Saturday, October 3, 2009

I dun learned me some stuff

Today I watched the Gnomon tutorial, Character Modeling for Next-Gen Games, in preparation for this project, which ultimately had some good advice as well as an interesting workflow method. What the artist did, was quickly block out a human structure in Maya (looked like a block man) then went immediately into sculpting the general anatomy of the character in Zbrush. Once he had completed the anatomical reference, he brought in subtool after subtool making up the clothing for the character, most of witch were also block structured, and then detail sculpted each part to a finished high-poly state. He completed an entire high-res mesh in this way then exported the medium subdivision levels out to Maya. There he used a plugin called Nex, which was much like the re-topologize tools in Zbrush, allowing him to draw vertices directly on the high-res mesh to create the low-poly game model.
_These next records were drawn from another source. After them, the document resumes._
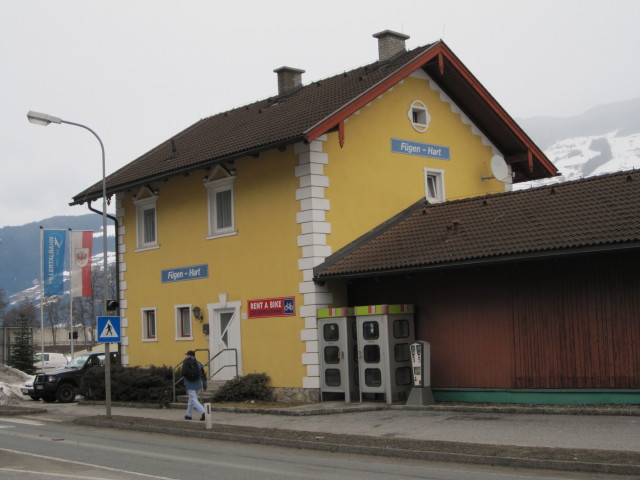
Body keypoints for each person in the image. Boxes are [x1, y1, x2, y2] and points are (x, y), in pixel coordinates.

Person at [182, 350, 207, 421]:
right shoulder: (199, 364)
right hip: (198, 384)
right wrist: (205, 386)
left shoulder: (186, 363)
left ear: (189, 355)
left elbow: (183, 373)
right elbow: (203, 376)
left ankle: (204, 412)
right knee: (191, 399)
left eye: (187, 355)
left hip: (189, 384)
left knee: (193, 399)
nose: (186, 356)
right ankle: (188, 415)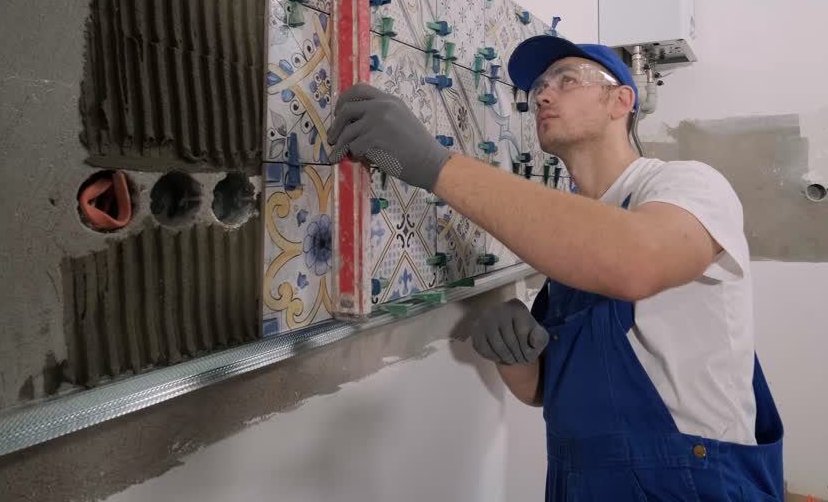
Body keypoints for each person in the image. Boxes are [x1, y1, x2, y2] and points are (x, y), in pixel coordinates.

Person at [328, 34, 783, 501]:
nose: (543, 94)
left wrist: (435, 165)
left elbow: (636, 260)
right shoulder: (565, 230)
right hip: (580, 480)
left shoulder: (687, 184)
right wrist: (513, 353)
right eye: (540, 86)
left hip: (692, 483)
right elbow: (542, 391)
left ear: (621, 100)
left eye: (566, 80)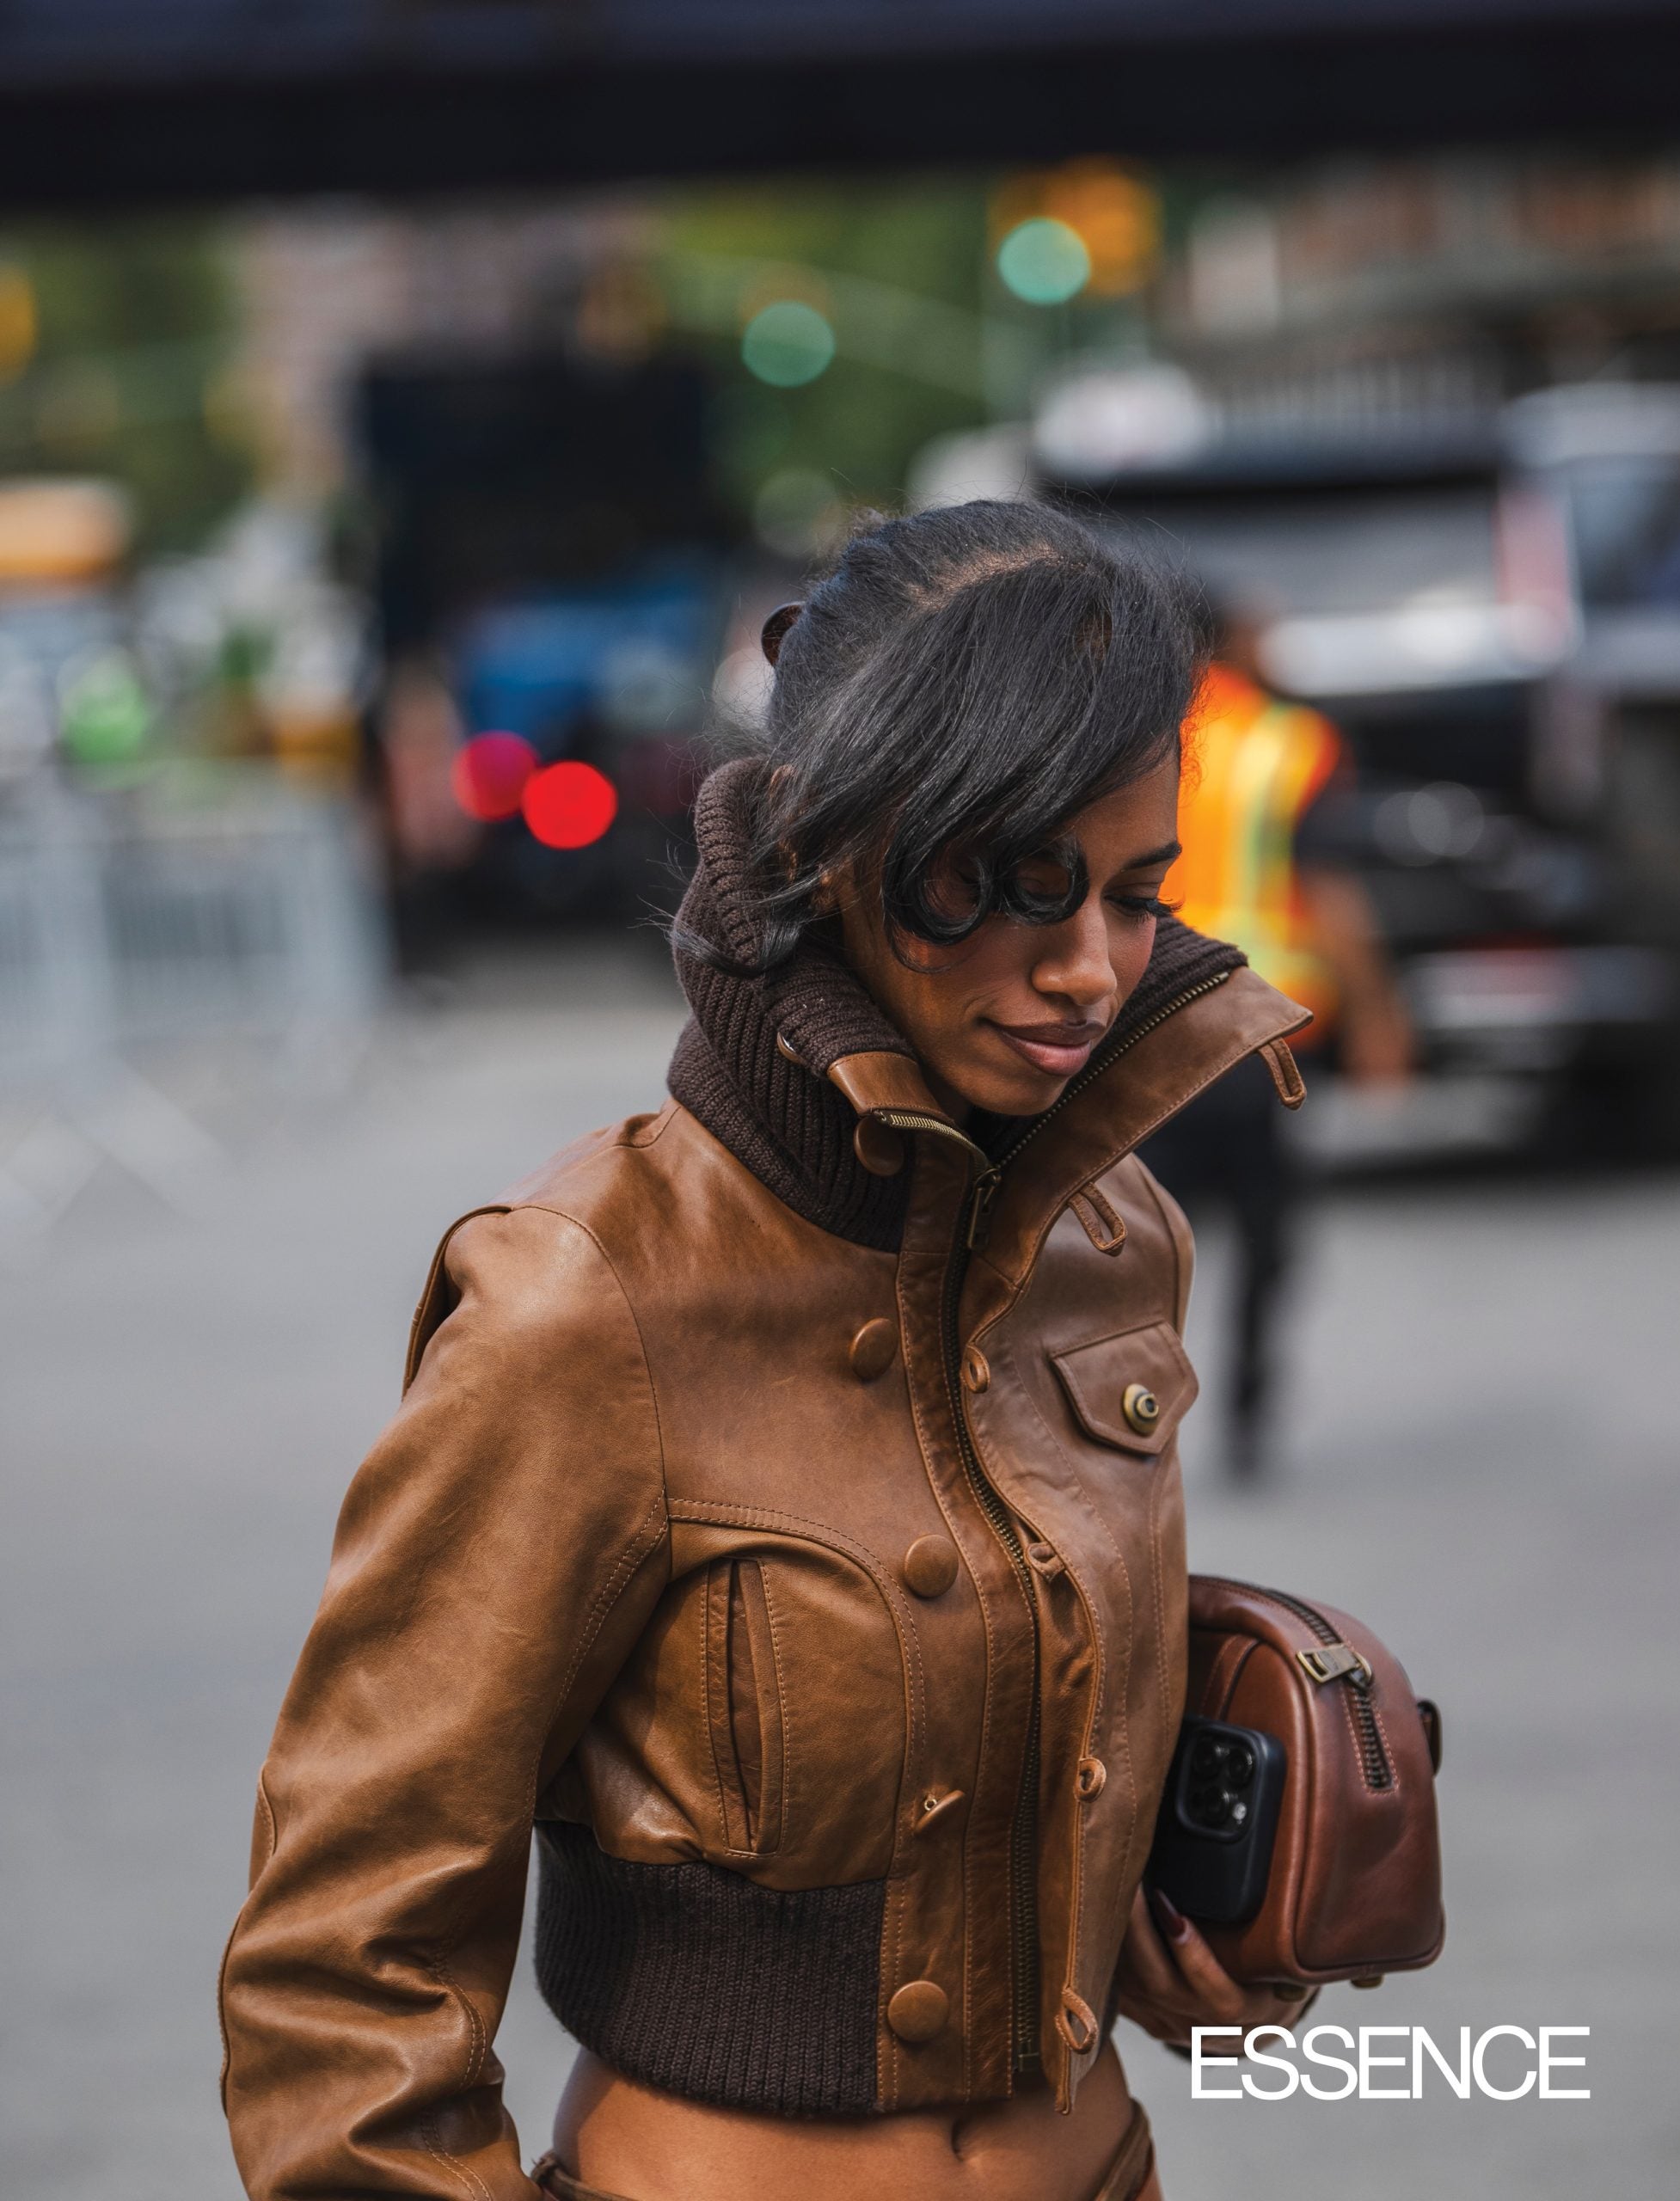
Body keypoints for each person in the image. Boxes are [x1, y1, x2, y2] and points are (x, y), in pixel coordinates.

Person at [219, 503, 1320, 2201]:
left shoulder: (1115, 1243)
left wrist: (1178, 1909)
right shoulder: (583, 1296)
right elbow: (336, 1970)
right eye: (1018, 882)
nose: (1094, 964)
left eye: (1131, 891)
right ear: (838, 852)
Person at [1139, 604, 1412, 1475]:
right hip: (1259, 1029)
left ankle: (1131, 1414)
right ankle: (1248, 1414)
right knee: (1264, 1232)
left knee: (1143, 1238)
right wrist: (1377, 1012)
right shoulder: (1289, 743)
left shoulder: (1130, 740)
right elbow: (1327, 889)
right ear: (1235, 642)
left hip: (1143, 1025)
The nice thing about Nex was that he was able to switch between using maya's tools as well as the plugin's own, which gave him more versatility. He then layed out the UV's and then using the freeware Xnormal, baked the normals of the ultra high-res .obj's (ones that maya couldn't even open) to create the normal map based on the UV's for the low poly mesh. Xnormal was also capable of doing the occlusion bake as well, and the results were pretty impressive. Not a bad tutorial to watch. Unfortunately it skipped over the vast majority of the technical nitty-gritty, which is pretty much the sole reason I want to watch tutorials like that. Oh well, you might want to check it out if your planning to work on next gen character.

Heres some links:





1 comment:

  1. Wow, awesome information on this post! I think I'm finally starting to understand the pipeline now! The whole multi-mesh to unified mesh normal bake really changes everything! Thanks for sharing man, looks like I might be redefining my pipeline for my lich!